• [Instructions to follow]: Please gather every line of the data below that contains the word "delle".

• [Given records]:
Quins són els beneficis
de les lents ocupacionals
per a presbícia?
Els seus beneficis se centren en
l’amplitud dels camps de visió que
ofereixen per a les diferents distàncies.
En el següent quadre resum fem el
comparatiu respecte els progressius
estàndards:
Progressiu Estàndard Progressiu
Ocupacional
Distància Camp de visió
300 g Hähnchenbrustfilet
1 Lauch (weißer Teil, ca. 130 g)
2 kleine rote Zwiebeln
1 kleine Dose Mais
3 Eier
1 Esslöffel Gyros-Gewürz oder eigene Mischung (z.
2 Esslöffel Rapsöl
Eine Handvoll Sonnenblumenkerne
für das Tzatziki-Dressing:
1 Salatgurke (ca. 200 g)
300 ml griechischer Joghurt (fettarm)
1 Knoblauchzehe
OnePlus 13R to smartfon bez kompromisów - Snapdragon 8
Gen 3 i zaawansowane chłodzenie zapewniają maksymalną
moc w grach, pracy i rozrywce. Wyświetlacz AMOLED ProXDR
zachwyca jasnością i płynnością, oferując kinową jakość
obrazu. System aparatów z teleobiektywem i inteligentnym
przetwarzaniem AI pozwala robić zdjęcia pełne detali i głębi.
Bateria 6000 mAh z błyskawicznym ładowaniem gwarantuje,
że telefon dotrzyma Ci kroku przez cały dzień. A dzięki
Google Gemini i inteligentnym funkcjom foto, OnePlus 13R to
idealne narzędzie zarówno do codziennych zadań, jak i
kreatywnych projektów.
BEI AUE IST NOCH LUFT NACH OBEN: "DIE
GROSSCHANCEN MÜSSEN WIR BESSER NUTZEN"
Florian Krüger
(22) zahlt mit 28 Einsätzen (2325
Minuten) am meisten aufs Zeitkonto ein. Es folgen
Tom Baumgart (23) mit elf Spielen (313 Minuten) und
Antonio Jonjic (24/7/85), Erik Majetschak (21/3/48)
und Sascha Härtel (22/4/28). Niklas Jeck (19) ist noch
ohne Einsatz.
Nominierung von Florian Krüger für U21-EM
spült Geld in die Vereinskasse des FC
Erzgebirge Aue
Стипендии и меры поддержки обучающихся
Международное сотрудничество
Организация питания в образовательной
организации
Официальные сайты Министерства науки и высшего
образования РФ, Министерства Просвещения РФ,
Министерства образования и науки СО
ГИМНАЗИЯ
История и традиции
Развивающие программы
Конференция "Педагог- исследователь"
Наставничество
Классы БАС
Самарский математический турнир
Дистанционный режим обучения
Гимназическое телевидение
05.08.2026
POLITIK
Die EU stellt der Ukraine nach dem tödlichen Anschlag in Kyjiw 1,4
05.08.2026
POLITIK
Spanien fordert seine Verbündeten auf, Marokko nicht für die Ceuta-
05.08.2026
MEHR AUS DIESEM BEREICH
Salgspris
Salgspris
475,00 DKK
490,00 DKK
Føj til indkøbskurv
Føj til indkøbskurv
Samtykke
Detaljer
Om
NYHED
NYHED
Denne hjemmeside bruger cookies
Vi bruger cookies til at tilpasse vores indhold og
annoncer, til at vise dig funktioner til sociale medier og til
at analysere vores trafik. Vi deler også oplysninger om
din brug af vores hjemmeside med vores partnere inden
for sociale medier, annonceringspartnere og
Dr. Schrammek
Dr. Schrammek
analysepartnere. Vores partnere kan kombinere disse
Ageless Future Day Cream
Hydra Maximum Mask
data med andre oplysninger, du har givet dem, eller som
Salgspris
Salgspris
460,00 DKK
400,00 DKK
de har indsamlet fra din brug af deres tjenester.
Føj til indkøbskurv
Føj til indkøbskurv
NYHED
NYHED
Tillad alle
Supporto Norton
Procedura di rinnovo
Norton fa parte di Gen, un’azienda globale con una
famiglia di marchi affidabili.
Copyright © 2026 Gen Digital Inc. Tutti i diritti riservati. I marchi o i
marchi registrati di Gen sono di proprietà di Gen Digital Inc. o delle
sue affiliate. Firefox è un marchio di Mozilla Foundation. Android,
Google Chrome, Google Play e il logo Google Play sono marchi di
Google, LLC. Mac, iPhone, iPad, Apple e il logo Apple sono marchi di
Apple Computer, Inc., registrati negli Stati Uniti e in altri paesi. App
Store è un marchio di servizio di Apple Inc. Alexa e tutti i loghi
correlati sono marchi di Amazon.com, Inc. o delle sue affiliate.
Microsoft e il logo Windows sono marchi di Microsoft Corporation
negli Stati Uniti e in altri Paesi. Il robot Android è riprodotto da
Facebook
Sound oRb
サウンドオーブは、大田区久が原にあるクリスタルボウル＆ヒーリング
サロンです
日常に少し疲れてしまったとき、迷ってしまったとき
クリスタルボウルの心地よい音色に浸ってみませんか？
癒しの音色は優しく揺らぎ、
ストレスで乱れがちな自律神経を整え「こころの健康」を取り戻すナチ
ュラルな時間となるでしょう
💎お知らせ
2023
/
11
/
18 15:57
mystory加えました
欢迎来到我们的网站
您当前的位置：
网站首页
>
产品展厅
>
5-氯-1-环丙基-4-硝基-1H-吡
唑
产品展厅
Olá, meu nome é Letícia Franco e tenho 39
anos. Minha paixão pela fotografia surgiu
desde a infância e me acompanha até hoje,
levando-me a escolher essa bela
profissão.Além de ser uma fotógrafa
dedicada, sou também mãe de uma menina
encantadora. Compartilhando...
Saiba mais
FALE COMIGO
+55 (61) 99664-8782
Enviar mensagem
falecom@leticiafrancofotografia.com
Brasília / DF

• [Response below]:
marchi registrati di Gen sono di proprietà di Gen Digital Inc. o delle
correlati sono marchi di Amazon.com, Inc. o delle sue affiliate.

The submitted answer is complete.